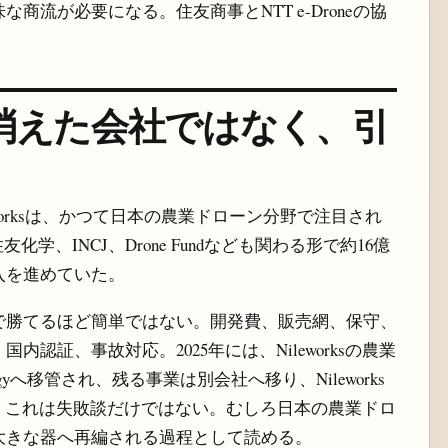
流が必要になる。住友商事とNTT e-Droneの協
系譜：消えた会社ではなく、引
leworksは、かつて日本の農業ドローン分野で注目され
学、INCJ、Drone Fundなども関わる形で約16億
入を進めていた。
で勝てるほど簡単ではない。開発費、販売網、保守、
認証、事故対応。2025年には、Nileworksの農業
ologyへ移管され、残る事業は別会社へ移り、Nileworks
。これは失敗談だけではない。むしろ日本の農業ドロ
大きな器へ再編される過程として読める。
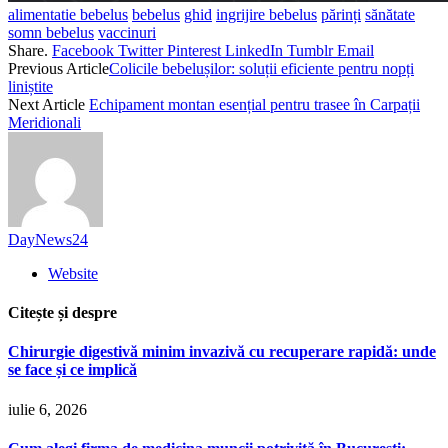
alimentatie bebelus
bebelus
ghid
ingrijire bebelus
părinți
sănătate
somn bebelus
vaccinuri
Share.
Facebook
Twitter
Pinterest
LinkedIn
Tumblr
Email
Previous Article
Colicile bebelușilor: soluții eficiente pentru nopți
liniștite
Next Article
Echipament montan esențial pentru trasee în Carpații
Meridionali
DayNews24
Website
Citește și despre
Chirurgie digestivă minim invazivă cu recuperare rapidă: unde
se face și ce implică
iulie 6, 2026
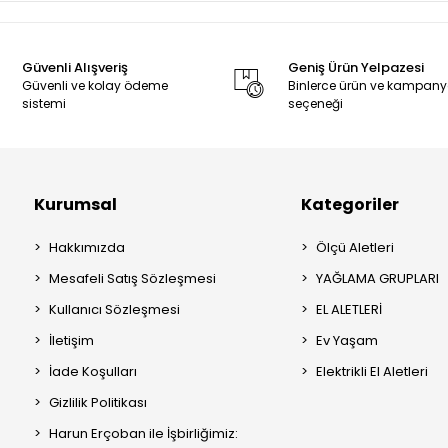
Güvenli Alışveriş
Geniş Ürün Yelpazesi
Güvenli ve kolay ödeme
Binlerce ürün ve kampan
sistemi
seçeneği
Kurumsal
Kategoriler
Hakkımızda
Ölçü Aletleri
Mesafeli Satış Sözleşmesi
YAĞLAMA GRUPLARI
Kullanıcı Sözleşmesi
EL ALETLERİ
İletişim
Ev Yaşam
İade Koşulları
Elektrikli El Aletleri
Gizlilik Politikası
Harun Erçoban ile İşbirliğimiz:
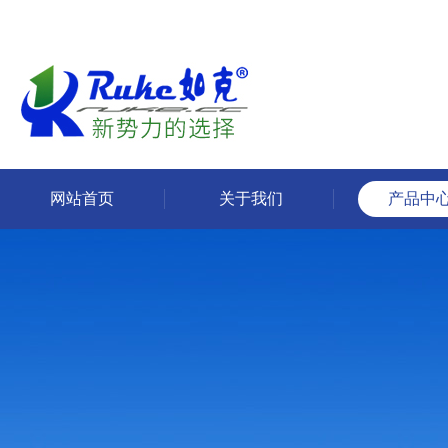
网站首页
关于我们
产品中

■ ■ ■

--- Task to carry out ---
Omit the pictures and print again exactly the lines from the one with "Güvenli Alışveriş" through the final line of the entries, both ends included.

--- Task answer ---
Güvenli Alışveriş
Geniş Ürün Yelpazesi
Güvenli ve kolay ödeme
Binlerce ürün ve kampan
sistemi
seçeneği
Kurumsal
Kategoriler
Hakkımızda
Ölçü Aletleri
Mesafeli Satış Sözleşmesi
YAĞLAMA GRUPLARI
Kullanıcı Sözleşmesi
EL ALETLERİ
İletişim
Ev Yaşam
İade Koşulları
Elektrikli El Aletleri
Gizlilik Politikası
Harun Erçoban ile İşbirliğimiz:
网站首页
关于我们
产品中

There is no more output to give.